Hans Halberstadt

Personal information
- Nationality: German-born American
- Born: Hans Ignaz Halberstadt 10 June 1885 Offenbach am Main, Germany
- Died: 22 September 1966 (aged 81) San Francisco, California, United States

Sport
- Country: Germany; USA
- Sport: Fencing
- Event(s): Epee and sabre

= Hans Halberstadt =

German fencer (1885–1966)

Hans Ignaz Halberstadt (10 June 1885 - 22 September 1966) was a German-born American Olympic
épée and saber fencer.

==Early and personal life==
Halberstadt was born and raised in Offenbach am Main, Germany, and was Jewish. He was trained at the Offenbach am Main Fechtclub.

==Fencing career==
Halberstadt was German National Champion in epee in 1922 and 1930. He was also German team sabre champion with Fechtclub Offenbach in 1924 and 1925.

He competed for Germany in the individual and team épée and team sabre (coming in fourth) events at the 1928 Summer Olympics in Amsterdam at the age of 42.

After the Nazis came to power, after Kristallnacht his family's business was seized by the Nazis and Halberstadt was interned in Bergen-Belsen concentration camp by the Nazis because he was Jewish.
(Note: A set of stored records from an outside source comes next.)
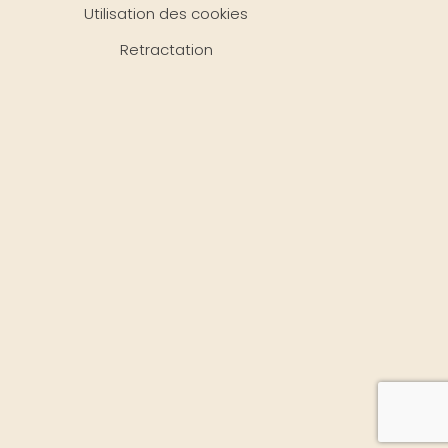
Utilisation des cookies
Retractation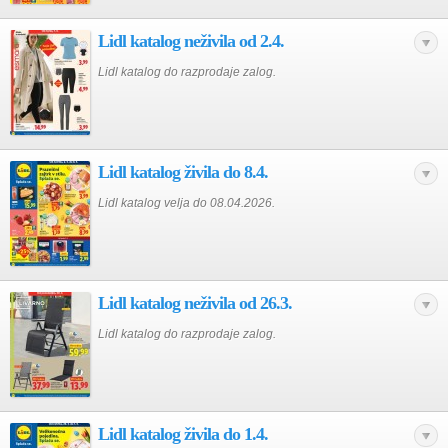
Lidl katalog neživila od 2.4.
Lidl katalog do razprodaje zalog.
Lidl katalog živila do 8.4.
Lidl katalog velja do 08.04.2026.
Lidl katalog neživila od 26.3.
Lidl katalog do razprodaje zalog.
Lidl katalog živila do 1.4.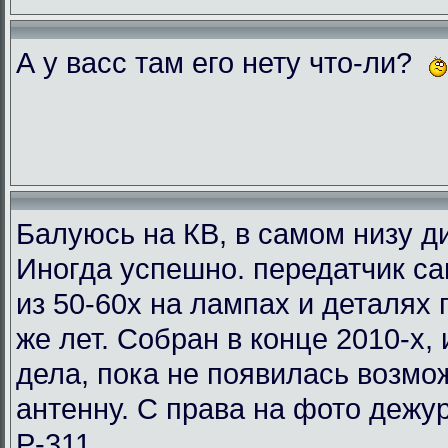
А у васс там его нету что-ли?
Балуюсь на КВ, в самом низу ди
Иногда успешно. передатчик с
из 50-60х на лампах и деталях
же лет. Собран в конце 2010-х, 
дела, пока не появилась возмо
антенну. С права на фото деж
Р-311.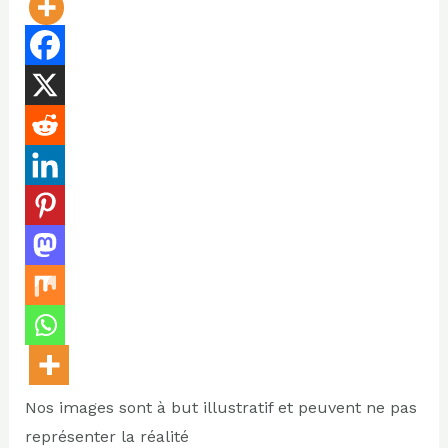
Nos images sont à but illustratif et peuvent ne pas
représenter la réalité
He then fled Germany at the age of 56 with what he could carry, first to London, and then San Francisco in 1940.

Halberstadt then became 1940 US Sabre Champion, both in individual saber and team saber.

In San Francisco he taught fencing in the 1940s at the San Francisco Olympic Club and then at his own club which he opened, and ran a fencing supply company. Among his students in San Francisco were Helene Mayer and Tommy Angell. His name lives on through a San Francisco fencing club founded by his students after his 1966 death.

Halberstadt was inducted into the U.S. Fencing Hall of Fame, in its Class of 2013.